I’ve been trying to stay out of this discussion on my blog. Thing is — maybe it’s the lack of yummy waffle fries, but people are getting a little bit crazy.

I disagree with the company’s particularly public stance on a social issue. I hope it turns out to be a bad business move. If a company were saying it doesn’t support interracial marriage, for example, all sorts of people would be mad. I’ve chosen not to allow my money to support this company. I’ve asked my friends to do the same if they feel as compelled as I do. This is a first for me. I tend to think that just because I disagree with a business on a social issue, I can support the business for the specific product it supplies. Chick-Fil-A — by being so public and supporting such hateful groups, though — is different to me.

But we need to be careful. Far too often, we become so frustrated at the other side that we begin to act like them. We show the same level of intolerance that they show. This hurts our cause. If we truly are fighting for equality and equality alone, we will get there without using the same, unattractive tactics the other side uses to stop progress. Whenever I’m having a conversation with someone who disagrees with me, I always try to do a few things. First, I try to operate within the parameters of their argument. In other words, I try to frame my argument based on what they are arguing. Next, I always try to legitimately¬†understand their perspective. If I’m asking them to understand mine, it’s only fair. Finally, I admit that it’s OK to disagree. And if I feel strongly enough about an issue and we can’t agree, it might affect our relationship. I’m willing to accept this. This is life.

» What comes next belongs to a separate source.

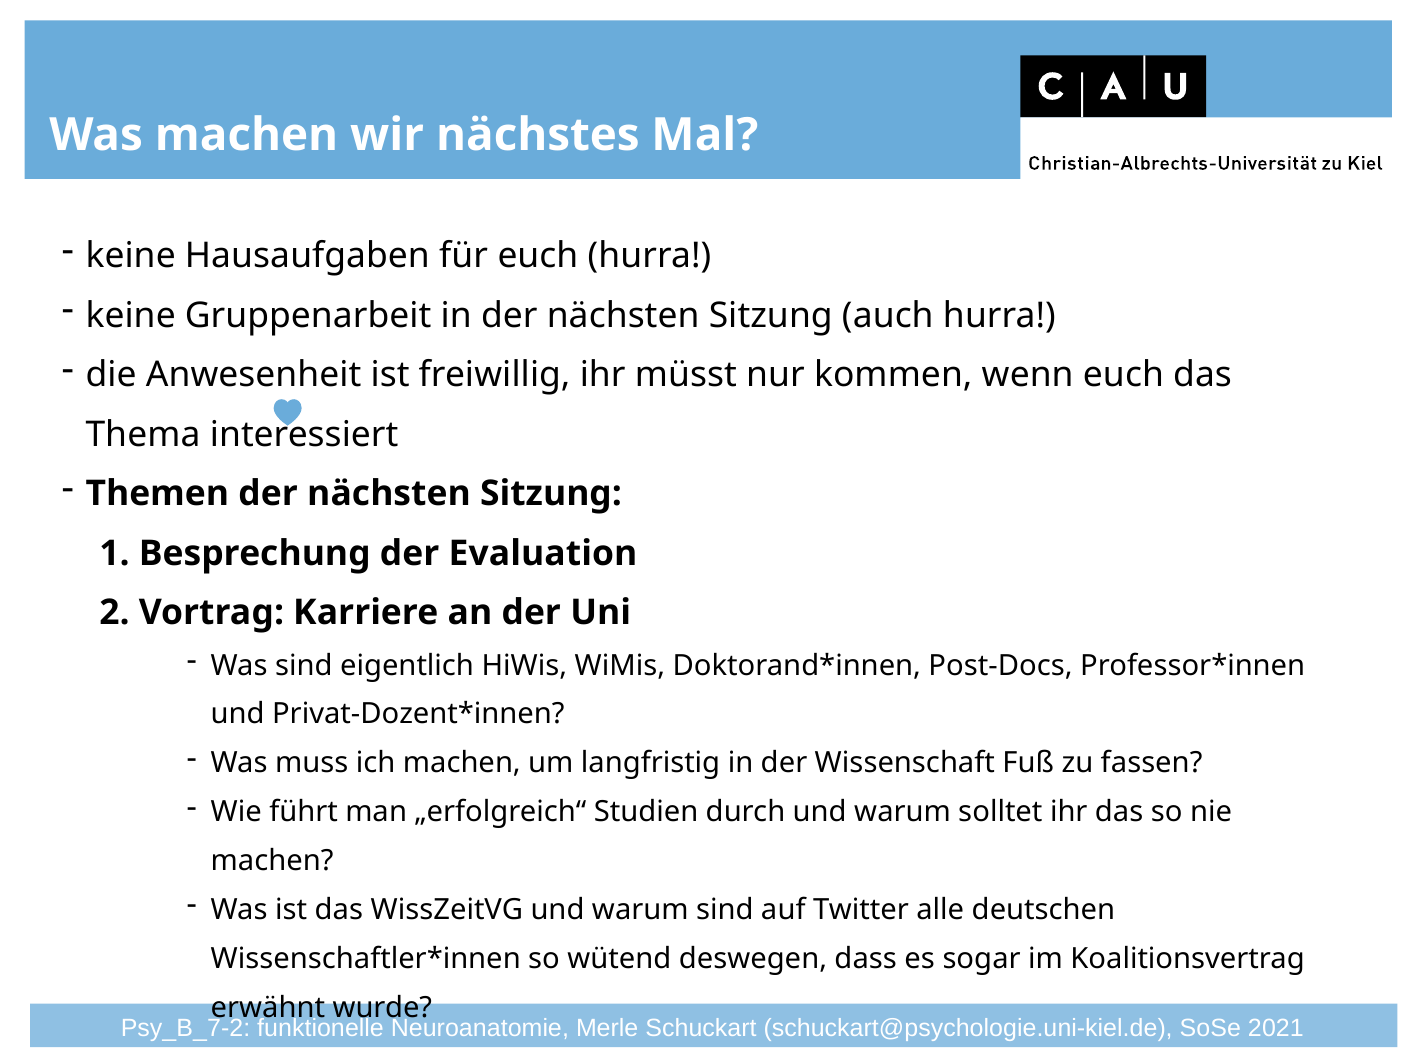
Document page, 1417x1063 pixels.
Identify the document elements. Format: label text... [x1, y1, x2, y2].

I fully agree that Chick-Fil-A has a ridiculously outdated and hateful stance on my right to be equal. I fully agree that the company is supporting policies that demonize a group simply because it — for whatever reason — doesn’t like them. I fully agree that you can’t base the law of the land on a single religious viewpoint. And the thing is — I bet Chick-Fil-A would agree with me on that, too, if someone were trying to pass law in the country based on Islamic law, for example.

But please — when indicting a group for professing its beliefs, watch yourself. Don’t become exactly what you’re fighting against.

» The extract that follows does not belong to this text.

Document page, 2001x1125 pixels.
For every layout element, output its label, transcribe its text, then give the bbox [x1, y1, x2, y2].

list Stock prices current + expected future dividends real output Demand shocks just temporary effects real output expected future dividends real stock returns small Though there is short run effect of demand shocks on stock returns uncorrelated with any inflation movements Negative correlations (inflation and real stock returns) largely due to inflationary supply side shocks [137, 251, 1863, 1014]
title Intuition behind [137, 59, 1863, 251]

8 thoughts on “Chick-Fil-A

  1. Good Post Kyle. I can’t tell you how many Chik-Fil-A sandwiches I’ve eaten in my lifetime, too many to count but I can tell you how many Ive eaten since Dan Cathy made his statement–Zero. A lot of my friends, including some of my gay friends disagree and that’s OK with me, I just don’t want any of my money going to a company that actively & publicly supports denying basic human rights to the point where they financially support a group that wants to criminalize homosexuality. We can’t be opposed to those who want to legislate love and then turn around and hate them for their views. That sends a conflicting message.

  2. You make a great point about becoming just like the side we dislike. At work this was a big discussion when some one mentioned having lunch there. I don’t agree with their views and I can’t tolerate any type of discrimination. Everyone’s entitled to their own opinions, regardless of what ridiculous thing they allow to influence that opinion. BUT, I work far to hard for the little money I make and there is no way in hell I’m going to financially support what I feel is ignorance. Great post!

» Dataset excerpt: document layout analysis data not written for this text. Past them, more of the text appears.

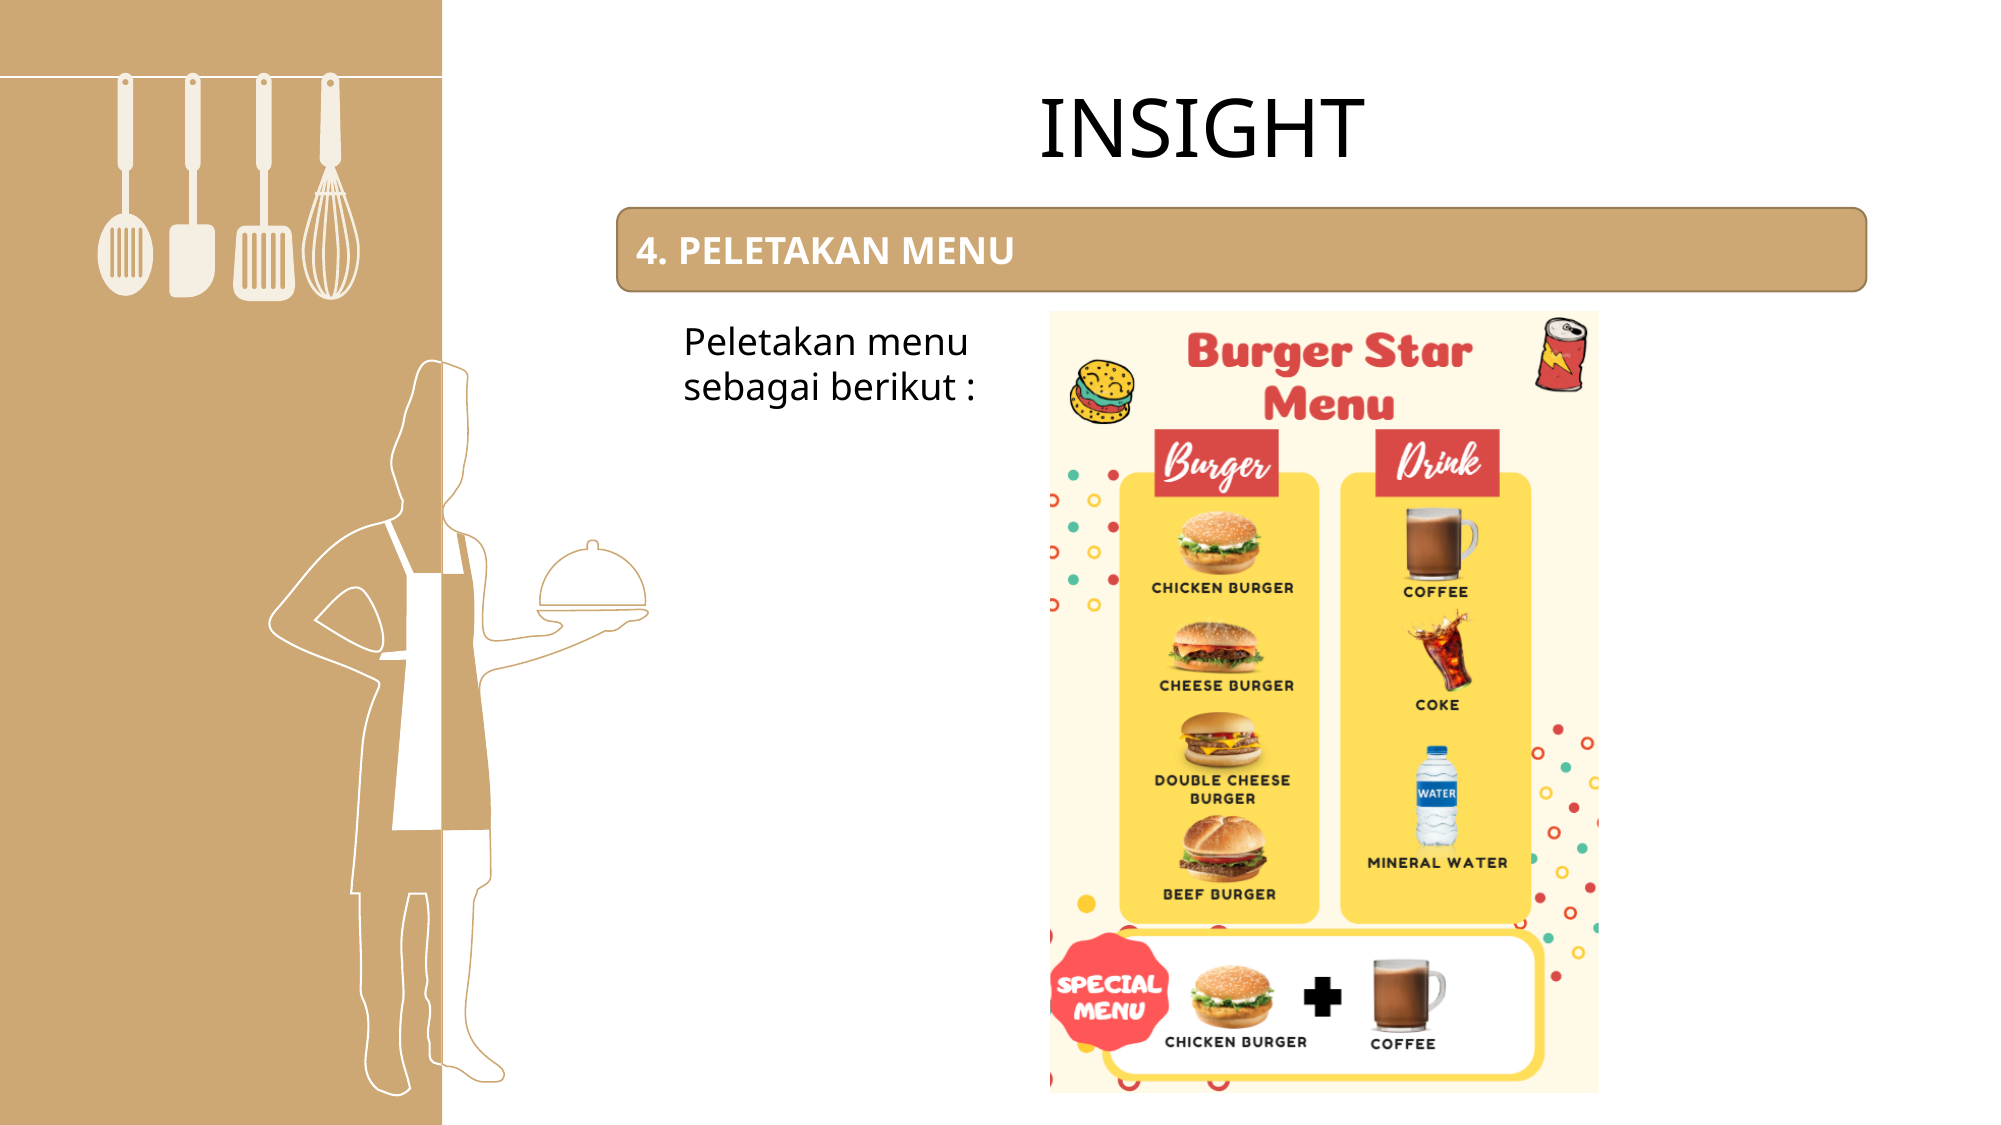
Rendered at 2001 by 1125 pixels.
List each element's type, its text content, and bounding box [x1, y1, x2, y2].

text_box Peletakan menu sebagai berikut : [668, 310, 1065, 416]
picture [1049, 311, 1599, 1093]
text_box INSIGHT [452, 80, 1954, 199]
text_box 4. PELETAKAN MENU [616, 206, 1868, 293]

    1. Thanks! It’s an individual call. And you can’t fault someone for choosing to go another route than you. But you can let your voice be heard.

  3. Well put. I too wanted to stay away from this topic but felt compelled to jump in. They have a first amendment right to say whatever stupid thought they have. I may not like it, but this is the way it is. We do not have the right to run them out of town, although I am in a city trying to block their business. This too is wrong. As you say, let’s hope they made a really bad business move and people start to stay away from them. I will.

    1. You know, I can’t remember the specific differentiation — if there is one — regarding businesses and the first amendment vs. individuals and the first amendment. Regardless, I’m down with the company saying whatever it wants to and the people reacting. The people. And other private entities. Not public ones.

  4. I liked your post. I’v been boycotting Chick-fil-A for a long time now, well before this recent media blitz. For a while I have felt that at the very least Chick-fil-A has proven themselves to be an irresponsable corporate citizen to the nonhetero and nonjudeochristian communities. To me this is not just a LGBTIQ+ issue, thought that is where the media is focused presently. Chick-fil-A and their affiliated organizations (WinShape, LifeShape, and the many others lesser known) intentionally lack the transparency for me as a consumer to make an informed buying decision. I don’t expect every business I patronize to be completely aligned with my social and political ideals no more than I expect my ideals to perfectly align with those held my by employer; that is just the pragmatics of capitalism. Yet, without greater transparency it’s impossible to know what Chick-fil-A really is.

    I have come to the conclusion that Chick-Fil-A and it’s affiliated organs work together indistinguishably as the most successful church bakesale cult of all time. With over 1,600 franchises all across the country. When you go to Chick-Fil-A are patronizing a new kind of modern Southern Baptist splinter institution. Chick-Fil-A isn’t doing much in the way of correcting this perception. The company’s official statement of corporate purpose according Dan Cathy, Chick-Fil-A’s President and COO says that the business exists “To glorify God by being a faithful steward of all that is entrusted to us. On the spectrum of restaurant to church what dose that sound most like to you?